(Beginning of Source data)

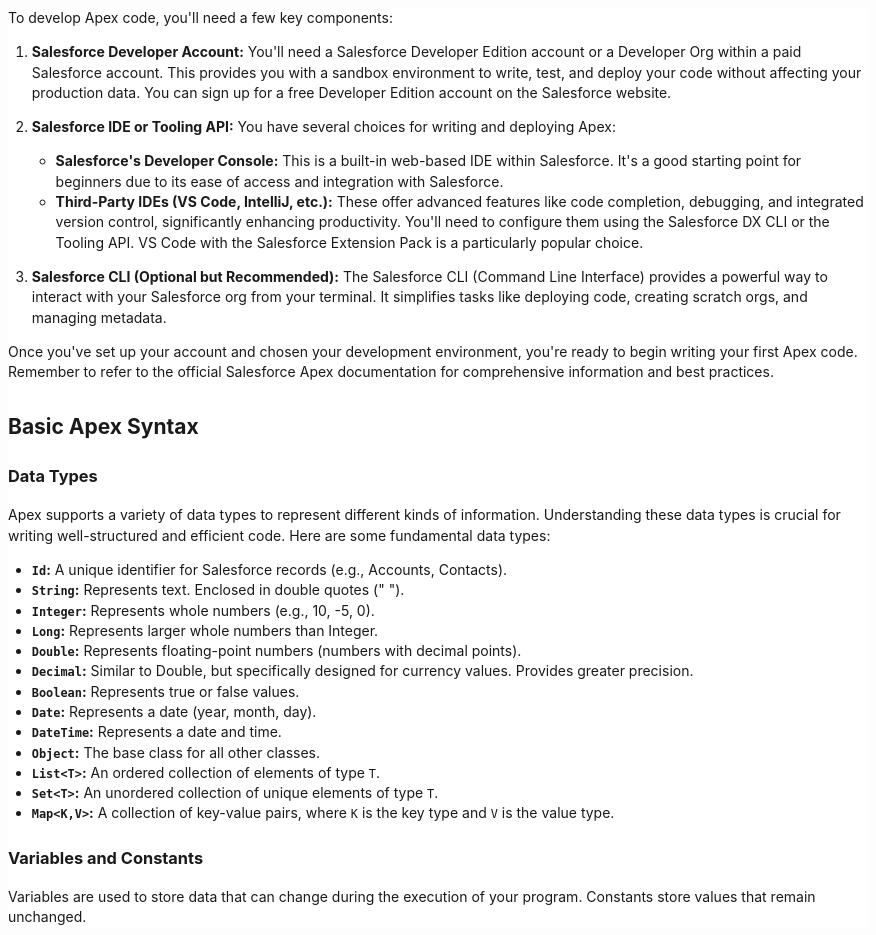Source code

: To develop Apex code, you'll need a few key components:

1. **Salesforce Developer Account:**  You'll need a Salesforce Developer Edition account or a Developer Org within a paid Salesforce account.  This provides you with a sandbox environment to write, test, and deploy your code without affecting your production data.  You can sign up for a free Developer Edition account on the Salesforce website.

2. **Salesforce IDE or Tooling API:** You have several choices for writing and deploying Apex:

    * **Salesforce's Developer Console:** This is a built-in web-based IDE within Salesforce. It's a good starting point for beginners due to its ease of access and integration with Salesforce.
    * **Third-Party IDEs (VS Code, IntelliJ, etc.):**  These offer advanced features like code completion, debugging, and integrated version control, significantly enhancing productivity.  You'll need to configure them using the Salesforce DX CLI or the Tooling API.  VS Code with the Salesforce Extension Pack is a particularly popular choice.

3. **Salesforce CLI (Optional but Recommended):** The Salesforce CLI (Command Line Interface) provides a powerful way to interact with your Salesforce org from your terminal. It simplifies tasks like deploying code, creating scratch orgs, and managing metadata.


Once you've set up your account and chosen your development environment, you're ready to begin writing your first Apex code.  Remember to refer to the official Salesforce Apex documentation for comprehensive information and best practices.


## Basic Apex Syntax

### Data Types

Apex supports a variety of data types to represent different kinds of information.  Understanding these data types is crucial for writing well-structured and efficient code.  Here are some fundamental data types:

* **`Id`:** A unique identifier for Salesforce records (e.g., Accounts, Contacts).
* **`String`:**  Represents text.  Enclosed in double quotes (" ").
* **`Integer`:** Represents whole numbers (e.g., 10, -5, 0).
* **`Long`:** Represents larger whole numbers than Integer.
* **`Double`:** Represents floating-point numbers (numbers with decimal points).
* **`Decimal`:**  Similar to Double, but specifically designed for currency values.  Provides greater precision.
* **`Boolean`:** Represents true or false values.
* **`Date`:** Represents a date (year, month, day).
* **`DateTime`:** Represents a date and time.
* **`Object`:** The base class for all other classes.
* **`List<T>`:** An ordered collection of elements of type `T`.
* **`Set<T>`:** An unordered collection of unique elements of type `T`.
* **`Map<K,V>`:** A collection of key-value pairs, where `K` is the key type and `V` is the value type.


### Variables and Constants

Variables are used to store data that can change during the execution of your program.  Constants store values that remain unchanged.
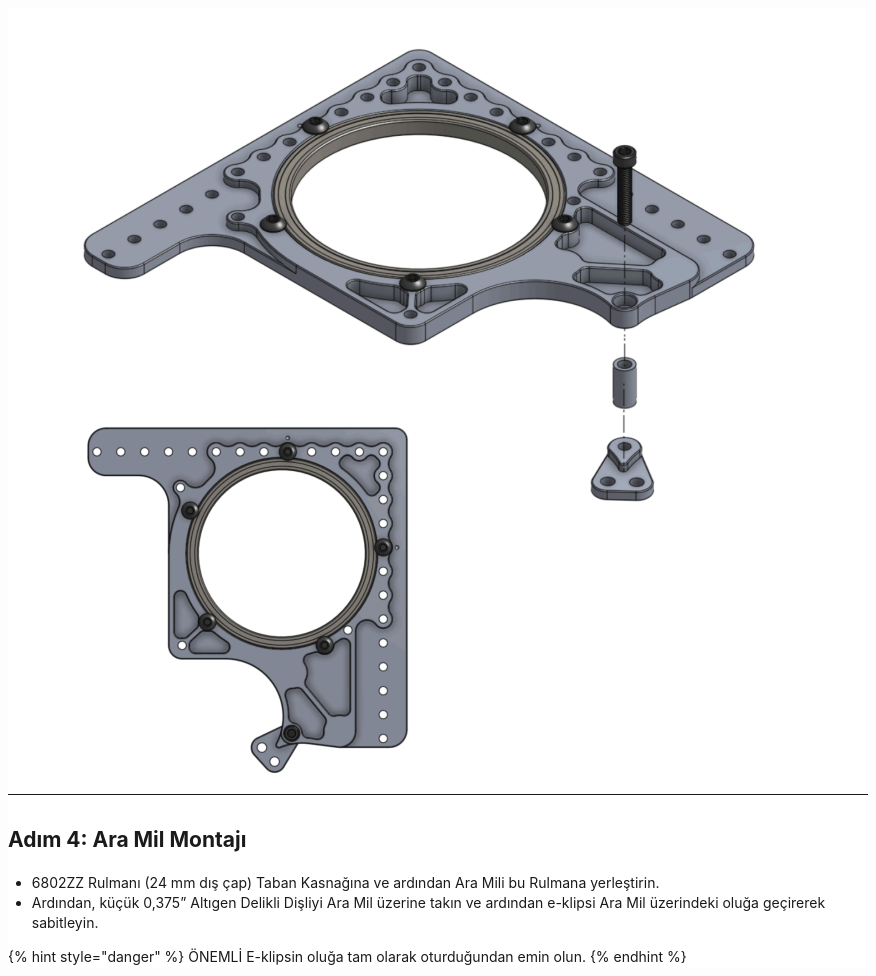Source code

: <figure><img src="../../../.gitbook/assets/image (7).png" alt=""><figcaption></figcaption></figure>

***

## Adım 4: Ara Mil Montajı

* 6802ZZ Rulmanı (24 mm dış çap) Taban Kasnağına ve ardından Ara Mili bu Rulmana yerleştirin.
* Ardından, küçük 0,375” Altıgen Delikli Dişliyi Ara Mil üzerine takın ve ardından e-klipsi Ara Mil üzerindeki oluğa geçirerek sabitleyin.

{% hint style="danger" %}
ÖNEMLİ E-klipsin oluğa tam olarak oturduğundan emin olun.
{% endhint %}
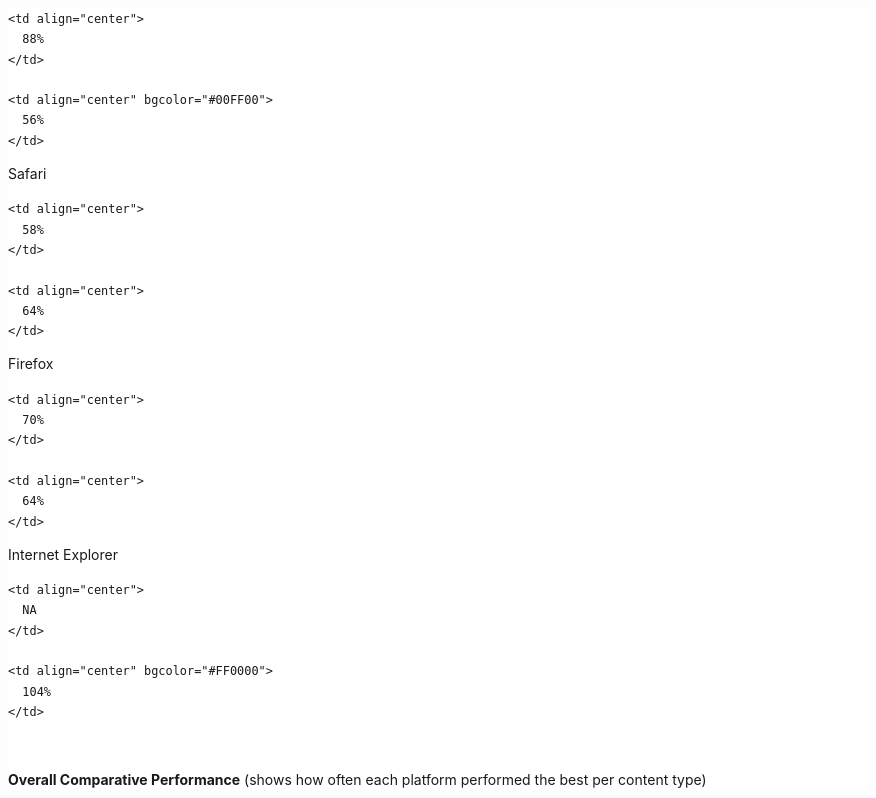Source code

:     <td align="center">
      88%
    </td>
    
    <td align="center" bgcolor="#00FF00">
      56%
    </td>
  </tr>
  
  <tr>
    <th align="left" valign="bottom" scope="row">
      Safari
    </th>
    
    <td align="center">
      58%
    </td>
    
    <td align="center">
      64%
    </td>
  </tr>
  
  <tr>
    <th align="left" valign="bottom" scope="row">
      Firefox
    </th>
    
    <td align="center">
      70%
    </td>
    
    <td align="center">
      64%
    </td>
  </tr>
  
  <tr>
    <th align="left" valign="bottom" scope="row">
      Internet Explorer
    </th>
    
    <td align="center">
      NA
    </td>
    
    <td align="center" bgcolor="#FF0000">
      104%
    </td>
  </tr>
</table>

&nbsp;

**Overall Comparative Performance** (shows how often each platform performed the best per content type)
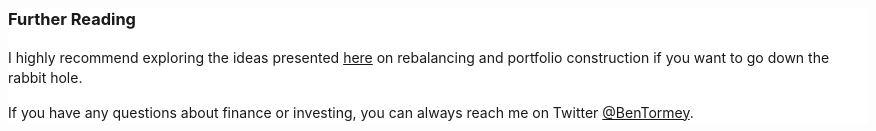 ### Further Reading

I highly recommend exploring the ideas presented [here](https://breakingthemarket.com/welcome/) on rebalancing and portfolio construction if you want to go down the rabbit hole.

If you have any questions about finance or investing, you can always reach me on Twitter [@BenTormey](https://twitter.com/BenTormey).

(End of Source data)

> _Task requirements_
Among the records, find the lines that contain "collection" and copy each of them.

> _Solution to the exercise_
* **`List<T>`:** An ordered collection of elements of type `T`.
* **`Set<T>`:** An unordered collection of unique elements of type `T`.
* **`Map<K,V>`:** A collection of key-value pairs, where `K` is the key type and `V` is the value type.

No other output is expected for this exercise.